About this task: Collect from the data below each line with "lines".

Supplied material:

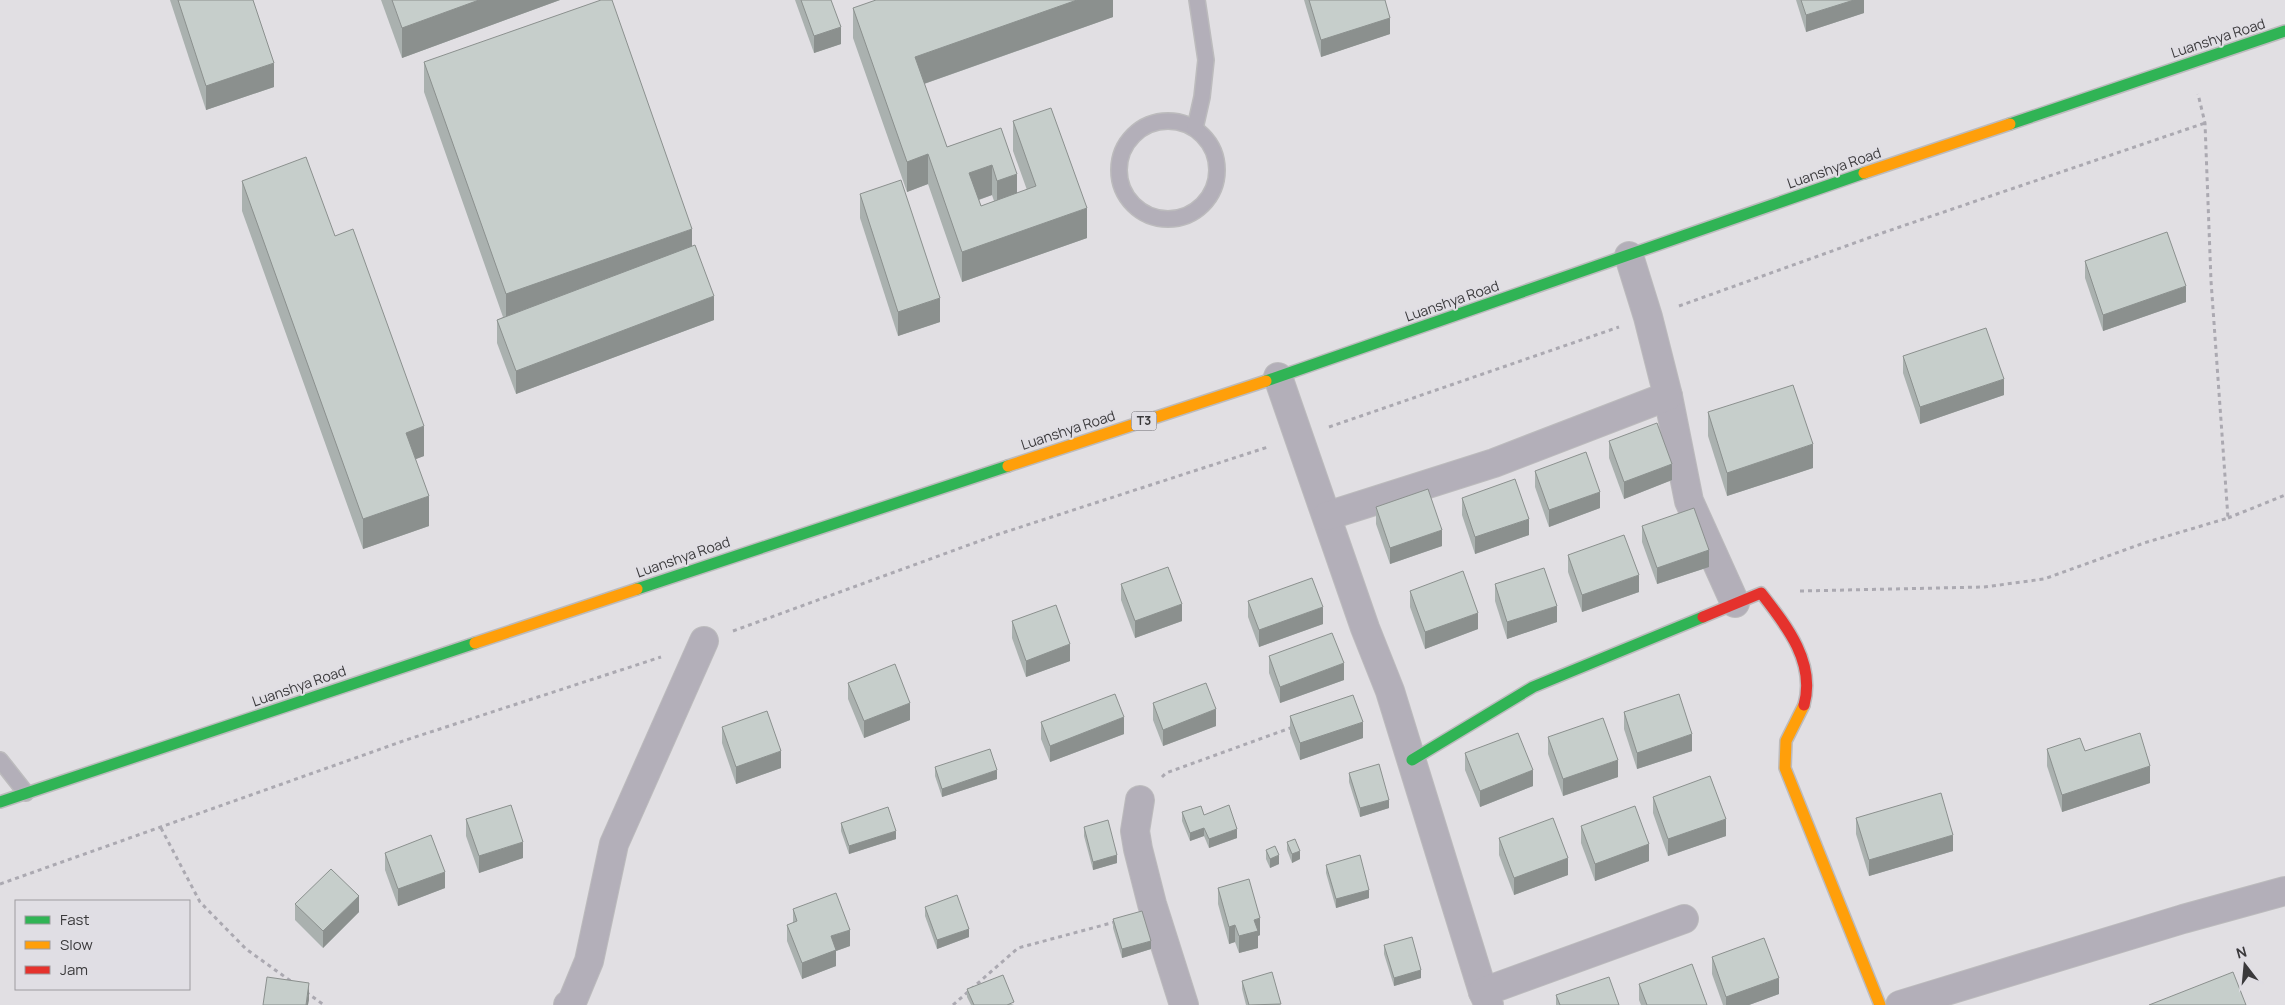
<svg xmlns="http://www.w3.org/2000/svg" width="2285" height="1005" viewBox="0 0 2285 1005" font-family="Manrope,sans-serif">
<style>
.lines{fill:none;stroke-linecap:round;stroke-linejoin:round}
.lane-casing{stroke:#bcbbbd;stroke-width:18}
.street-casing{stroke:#bcbbbd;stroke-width:30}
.fast-casing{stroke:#bcbbbd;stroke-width:14}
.slow-casing{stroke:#bcbbbd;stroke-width:14}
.jam-casing{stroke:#bcbbbd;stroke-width:14}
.path{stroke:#aba9b1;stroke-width:3;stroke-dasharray:4 4;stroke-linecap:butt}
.lane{stroke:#b3afb9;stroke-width:15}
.street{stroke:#b3afb9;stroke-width:28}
.fast{stroke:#30b455;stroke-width:11}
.slow{stroke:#ff9f0a;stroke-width:11}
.jam{stroke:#e5322d;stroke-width:11}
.wall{fill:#aab1af;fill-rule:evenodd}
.shaded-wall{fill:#8b908e}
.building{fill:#c6cecb;stroke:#8b908e}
.labels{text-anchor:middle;stroke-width:4;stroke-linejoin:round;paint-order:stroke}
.shield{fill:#e0dee4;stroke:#6c6a6e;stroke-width:1}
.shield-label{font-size:12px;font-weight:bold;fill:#3a393b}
.street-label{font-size:14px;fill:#3a393b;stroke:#e0dee4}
</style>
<rect width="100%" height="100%" fill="#e1dfe3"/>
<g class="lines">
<defs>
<g id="lane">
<circle cx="1168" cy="170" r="49"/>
<path d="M1195,128L1202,97L1206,60L1197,0"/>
<path d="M0,760L26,793"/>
</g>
<g id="street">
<path d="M1278,377L1365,628L1390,691L1483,992L1489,1005"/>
<path d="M1668,396L1689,501L1735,603"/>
<path d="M1327,516L1494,463L1668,396L1648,317L1629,256"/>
<path d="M1140,800L1135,831L1138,849L1152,904L1184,1005"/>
<path d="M1483,992L1684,919"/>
<path d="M568,1005L572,1002L589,961L614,844L704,641"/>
<path d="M1900,1005L2183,919L2285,891"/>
</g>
<g id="fast">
<path d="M2010,124L2285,31"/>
<path d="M1266,381L1864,173"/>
<path d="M637,589L1008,466"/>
<path d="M1412,760L1533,687L1703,617"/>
<path d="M0,802L475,643"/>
</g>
<g id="slow">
<path d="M1864,173L2010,124"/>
<path d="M1008,466L1266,381"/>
<path d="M475,643L637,589"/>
<path d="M1804,705L1786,741L1785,768L1880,1005"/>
</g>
<path id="jam" d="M1703,617L1761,593C1786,625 1816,662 1804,705"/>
</defs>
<!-- lane casing -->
<use href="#lane" class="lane-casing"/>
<!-- street casing -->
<use href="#street" class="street-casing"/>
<!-- fast casing -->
<use href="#fast" class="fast-casing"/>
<!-- slow casing -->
<use href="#slow" class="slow-casing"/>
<!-- jam casing -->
<use href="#jam" class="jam-casing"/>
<!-- path -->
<g class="path">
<path d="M1679,306L1885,232L2205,123"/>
<path d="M1329,427L1619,327"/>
<path d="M2228,518L2285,495"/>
<path d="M1800,591L1984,587L2044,579L2144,543L2228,518L2211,281L2205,123L2198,94"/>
<path d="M733,631L996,535L1268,447"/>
<path d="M1162,777L1166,773L1293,727"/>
<path d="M161,828L200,902L246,949L292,982"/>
<path d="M0,884L406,740L661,657"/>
<path d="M306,992L324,1005"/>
<path d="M953,1005L1018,948L1115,922"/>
</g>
<!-- lane -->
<use href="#lane" class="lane"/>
<!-- street -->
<use href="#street" class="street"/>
<!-- fast -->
<use href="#fast" class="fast"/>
<!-- slow -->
<use href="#slow" class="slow"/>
<!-- jam -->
<use href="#jam" class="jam"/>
</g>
<!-- wall -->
<g class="wall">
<path d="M170,0H253L274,87L206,110Z"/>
<path d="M381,0H560L402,58Z"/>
<path d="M795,0H831L841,44L814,53Z"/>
<path d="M1113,0V17L924,84L947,147L1001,128L1017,193L1027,190L1013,151V121L1087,238L962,282L928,184L907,192L853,38V8ZM992,195L994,201L981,206L979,200Z"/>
<path d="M1304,0H1385L1390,34L1321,57Z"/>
<path d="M1796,0H1864V13L1806,32Z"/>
<path d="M424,62L692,246L714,320L516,394L497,343V320L503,317L424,92Z"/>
<path d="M242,181L335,236L424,456L415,459L429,526L363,549L242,211Z"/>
<path d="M860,194L940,322L898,336L860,218Z"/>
<path d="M2085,261L2186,302L2103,331L2085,278Z"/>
<path d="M1903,356L2004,395L1920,424L1903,373Z"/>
<path d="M1708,412L1813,468L1727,496L1708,436Z"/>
<path d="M1609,441L1672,480L1624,499L1609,458Z"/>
<path d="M1535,471L1600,508L1549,527L1535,487Z"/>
<path d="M1462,498L1529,535L1475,554L1462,515Z"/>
<path d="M1376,507L1442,546L1390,564L1376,524Z"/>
<path d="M1642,526L1709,567L1657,584L1642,542Z"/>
<path d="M1568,555L1639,592L1582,612L1568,572Z"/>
<path d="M1121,584L1182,621L1135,638L1121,600Z"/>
<path d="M1495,584L1557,622L1507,639L1495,601Z"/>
<path d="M1410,591L1478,629L1425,649L1410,607Z"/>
<path d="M1248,601L1323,624L1259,647L1248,617Z"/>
<path d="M1012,621L1070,661L1026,677L1012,638Z"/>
<path d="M1269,656L1344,680L1280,703L1269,673Z"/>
<path d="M848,683L910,720L864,738L848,699Z"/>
<path d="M1153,703L1216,726L1163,746L1153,720Z"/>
<path d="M1624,712L1692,751L1637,769L1624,729Z"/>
<path d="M1290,716L1363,738L1300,760L1290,733Z"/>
<path d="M1041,722L1124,734L1050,762L1041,739Z"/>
<path d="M722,727L781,768L736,784L722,743Z"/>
<path d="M1548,737L1618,777L1563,796L1548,754Z"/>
<path d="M2047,749L2085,751L2150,783L2062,812L2047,766Z"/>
<path d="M1465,753L1533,786L1480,807L1465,770Z"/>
<path d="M935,767L997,779L942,797L935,776Z"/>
<path d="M1349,773L1389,808L1360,817L1349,782Z"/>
<path d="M1653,797L1726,836L1668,856L1653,813Z"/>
<path d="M1182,812L1204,815L1237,838L1209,848L1204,836L1190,841L1182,821Z"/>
<path d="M1856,818L1953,851L1869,876L1856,834Z"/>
<path d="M466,819L523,858L479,873L466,836Z"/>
<path d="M841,823L896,839L849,854L841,831Z"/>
<path d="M1581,826L1649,861L1595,881L1581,843Z"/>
<path d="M1084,827L1117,863L1093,870L1084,836Z"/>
<path d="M1499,838L1568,875L1514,895L1499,855Z"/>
<path d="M1287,842L1300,859L1292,863L1287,850Z"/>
<path d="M1266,850L1279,864L1270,868L1266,859Z"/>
<path d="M385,853L445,888L398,906L385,870Z"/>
<path d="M1326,865L1369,898L1336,908L1326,873Z"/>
<path d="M1218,888L1260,935L1258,936V948L1239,953L1235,942L1229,944L1218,904Z"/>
<path d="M295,904L359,912L323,948L295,920Z"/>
<path d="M925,907L969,937L937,949L925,916Z"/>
<path d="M793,909L850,946L836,951V966L802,979L787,941V925L793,923Z"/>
<path d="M1113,919L1151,949L1122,958L1113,928Z"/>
<path d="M1384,945L1421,978L1394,986L1384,954Z"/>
<path d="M1712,957L1779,994L1749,1005H1723L1712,974Z"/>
<path d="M1242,981L1281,1005H1246L1242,989Z"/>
<path d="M1639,984L1707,1005H1641L1639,1000Z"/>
<path d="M967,989L1014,1005H971L967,997Z"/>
<path d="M1556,995L1619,1005H1556Z"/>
</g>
<!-- shaded-wall -->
<g class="shaded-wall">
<path d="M479,0H560L402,58V28Z"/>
<path d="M1077,0H1113V17L915,87V57Z"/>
<path d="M1854,0H1864V13L1806,32V15Z"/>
<path d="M1390,18V34L1321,57V40Z"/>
<path d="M841,27V44L814,53V36Z"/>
<path d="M274,63V87L206,110V86Z"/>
<path d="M928,154V184L907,192V162Z"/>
<path d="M992,165V195L969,203V173Z"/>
<path d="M1017,174V204L997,211V181Z"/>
<path d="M1087,208V238L962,282V252Z"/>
<path d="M692,229V259L506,324V294Z"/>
<path d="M2186,286V302L2103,331V315Z"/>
<path d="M714,296V320L516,394V371Z"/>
<path d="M940,298V322L898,336V312Z"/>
<path d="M2004,379V395L1920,424V407Z"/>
<path d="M424,426V456L406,463V433Z"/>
<path d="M1813,444V468L1727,496V473Z"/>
<path d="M1672,464V480L1624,499V482Z"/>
<path d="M1600,492V508L1549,527V510Z"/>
<path d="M429,496V526L363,549V519Z"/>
<path d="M1529,519V535L1475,554V537Z"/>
<path d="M1442,530V546L1390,564V548Z"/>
<path d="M1709,550V567L1657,584V568Z"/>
<path d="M1639,575V592L1582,612V595Z"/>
<path d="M1182,604V621L1135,638V621Z"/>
<path d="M1557,606V622L1507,639V622Z"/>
<path d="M1323,607V624L1259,647V630Z"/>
<path d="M1478,613V629L1425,649V632Z"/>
<path d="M1070,644V661L1026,677V661Z"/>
<path d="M1344,663V680L1280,703V687Z"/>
<path d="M910,703V720L864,738V721Z"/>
<path d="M1216,709V726L1163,746V730Z"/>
<path d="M1124,717V734L1050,762V746Z"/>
<path d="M1363,722V738L1300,760V743Z"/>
<path d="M1692,734V751L1637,769V753Z"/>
<path d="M781,751V768L736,784V767Z"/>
<path d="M1618,760V777L1563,796V779Z"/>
<path d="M2150,766V783L2062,812V795Z"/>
<path d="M997,770V779L942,797V789Z"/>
<path d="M1533,770V786L1480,807V791Z"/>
<path d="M1389,800V808L1360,817V808Z"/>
<path d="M1726,819V836L1668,856V839Z"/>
<path d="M1204,828V836L1190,841V833Z"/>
<path d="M1237,829V838L1209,848V839Z"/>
<path d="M896,831V839L849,854V846Z"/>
<path d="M1953,835V851L1869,876V860Z"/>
<path d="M523,842V858L479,873V856Z"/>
<path d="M1649,844V861L1595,881V864Z"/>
<path d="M1300,851V859L1292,863V854Z"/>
<path d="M1117,855V863L1093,870V862Z"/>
<path d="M1279,855V864L1270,868V859Z"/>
<path d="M1568,858V875L1514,895V878Z"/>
<path d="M445,872V888L398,906V889Z"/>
<path d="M1369,890V898L1336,908V899Z"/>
<path d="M359,896V912L323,948V931Z"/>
<path d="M1260,918V935L1258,936V948L1239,953V936L1254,920Z"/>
<path d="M1235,925V942L1229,944V927Z"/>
<path d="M969,929V937L937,949V940Z"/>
<path d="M850,930V946L836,951V966L802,979V963L831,936Z"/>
<path d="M1151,941V949L1122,958V949Z"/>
<path d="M1421,970V978L1394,986V978Z"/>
<path d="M1779,978V994L1749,1005H1726V997Z"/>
<path d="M309,983V1000L308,1005H306Z"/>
</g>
<!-- building -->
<g class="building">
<path d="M178,0H253L274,63L206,86Z"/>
<path d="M392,0H479L402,28Z"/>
<path d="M601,0H612L692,229L506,294L424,62Z"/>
<path d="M801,0H831L841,27L814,36Z"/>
<path d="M876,0H1077L915,57L947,147L1001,128L1017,174L997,181L992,165L969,173L981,206L1036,186L1013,121L1051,108L1087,208L962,252L928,154L907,162L853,8Z"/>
<path d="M1309,0H1385L1390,18L1321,40Z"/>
<path d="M1801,0H1854L1806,15Z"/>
<path d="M306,157L335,236L353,229L424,426L406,433L429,496L363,519L242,181Z"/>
<path d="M901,180L940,298L898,312L860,194Z"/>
<path d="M2167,232L2186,286L2103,315L2085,261Z"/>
<path d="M695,245L714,296L516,371L497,320Z"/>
<path d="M1986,328L2004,379L1920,407L1903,356Z"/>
<path d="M1793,385L1813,444L1727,473L1708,412Z"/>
<path d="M1657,423L1672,464L1624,482L1609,441Z"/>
<path d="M1586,452L1600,492L1549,510L1535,471Z"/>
<path d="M1515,479L1529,519L1475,537L1462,498Z"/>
<path d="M1428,489L1442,530L1390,548L1376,507Z"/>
<path d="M1694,508L1709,550L1657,568L1642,526Z"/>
<path d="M1624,535L1639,575L1582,595L1568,555Z"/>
<path d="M1168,567L1182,604L1135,621L1121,584Z"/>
<path d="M1544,568L1557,606L1507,622L1495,584Z"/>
<path d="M1463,571L1478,613L1425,632L1410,591Z"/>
<path d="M1312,578L1323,607L1259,630L1248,601Z"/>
<path d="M1056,605L1070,644L1026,661L1012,621Z"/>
<path d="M1332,633L1344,663L1280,687L1269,656Z"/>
<path d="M895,664L910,703L864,721L848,683Z"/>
<path d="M1206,683L1216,709L1163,730L1153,703Z"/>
<path d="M1115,694L1124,717L1050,746L1041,722Z"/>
<path d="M1679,694L1692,734L1637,753L1624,712Z"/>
<path d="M1353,695L1363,722L1300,743L1290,716Z"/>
<path d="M767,711L781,751L736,767L722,727Z"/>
<path d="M1603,718L1618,760L1563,779L1548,737Z"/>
<path d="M1518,733L1533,770L1480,791L1465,753Z"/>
<path d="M2140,733L2150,766L2062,795L2047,749L2080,738L2085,751Z"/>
<path d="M990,749L997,770L942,789L935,767Z"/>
<path d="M1379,764L1389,800L1360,808L1349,773Z"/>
<path d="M1710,776L1726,819L1668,839L1653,797Z"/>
<path d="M1941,793L1953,835L1869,860L1856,818Z"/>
<path d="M511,805L523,842L479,856L466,819Z"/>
<path d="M1229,805L1237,829L1209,839L1204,828L1190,833L1182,812L1201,806L1204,815Z"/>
<path d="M1635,806L1649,844L1595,864L1581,826Z"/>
<path d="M888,807L896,831L849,846L841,823Z"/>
<path d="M1553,818L1568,858L1514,878L1499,838Z"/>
<path d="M1108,820L1117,855L1093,862L1084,827Z"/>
<path d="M431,835L445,872L398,889L385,853Z"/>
<path d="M1295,839L1300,851L1292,854L1287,842Z"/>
<path d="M1275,846L1279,855L1270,859L1266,850Z"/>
<path d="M1360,855L1369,890L1336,899L1326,865Z"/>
<path d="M331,869L359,896L323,931L295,904Z"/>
<path d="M1249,879L1260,918L1254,920L1258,931L1239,936L1235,925L1229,927L1218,888Z"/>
<path d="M836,893L850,930L831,936L836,950L802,963L787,925L797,921L793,909Z"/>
<path d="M957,895L969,929L937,940L925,907Z"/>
<path d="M1142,911L1151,941L1122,949L1113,919Z"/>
<path d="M1412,937L1421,970L1394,978L1384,945Z"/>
<path d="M1764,938L1779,978L1726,997L1712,957Z"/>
<path d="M1692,964L1707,1005H1647L1639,984Z"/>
<path d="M1272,972L1281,1004L1249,1005L1242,981Z"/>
<path d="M2233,972L2246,1005H2149Z"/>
<path d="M1003,975L1014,1002L1007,1005H974L967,989Z"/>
<path d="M267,977L309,983L306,1005H263Z"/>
<path d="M1609,977L1619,1005H1560L1556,995Z"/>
</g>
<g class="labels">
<!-- shield labels -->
<rect class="shield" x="1131.5" y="411.5" width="25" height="19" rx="4"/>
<g class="shield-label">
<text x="1144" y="425">T3</text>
</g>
<!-- street labels -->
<g class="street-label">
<text transform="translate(2218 38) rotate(-18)" y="5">Luanshya Road</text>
<text transform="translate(1834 168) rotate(-19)" y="5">Luanshya Road</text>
<text transform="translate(1452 301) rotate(-19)" y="5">Luanshya Road</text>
<text transform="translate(1068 430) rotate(-18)" y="5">Luanshya Road</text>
<text transform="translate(683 557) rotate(-19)" y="5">Luanshya Road</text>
<text transform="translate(299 686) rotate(-19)" y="5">Luanshya Road</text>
</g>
</g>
<!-- legend -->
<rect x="15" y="900" width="175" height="90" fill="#e0dee4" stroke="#9e9ca0"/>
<rect x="25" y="916" width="25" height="8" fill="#30b455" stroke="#9e9ca0"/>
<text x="60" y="925" font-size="15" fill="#3a393b">Fast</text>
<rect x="25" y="941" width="25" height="8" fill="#ff9f0a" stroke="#9e9ca0"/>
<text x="60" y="950" font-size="15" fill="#3a393b">Slow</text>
<rect x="25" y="966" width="25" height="8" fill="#e5322d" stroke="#9e9ca0"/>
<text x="60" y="975" font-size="15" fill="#3a393b">Jam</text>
<!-- north arrow -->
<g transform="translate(2245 965) rotate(344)" stroke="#e0dee4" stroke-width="4" paint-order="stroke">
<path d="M0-4L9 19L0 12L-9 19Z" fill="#3a393b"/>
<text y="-8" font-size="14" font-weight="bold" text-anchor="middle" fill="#3a393b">N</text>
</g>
</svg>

Problem solution:
.lines{fill:none;stroke-linecap:round;stroke-linejoin:round}
<g class="lines">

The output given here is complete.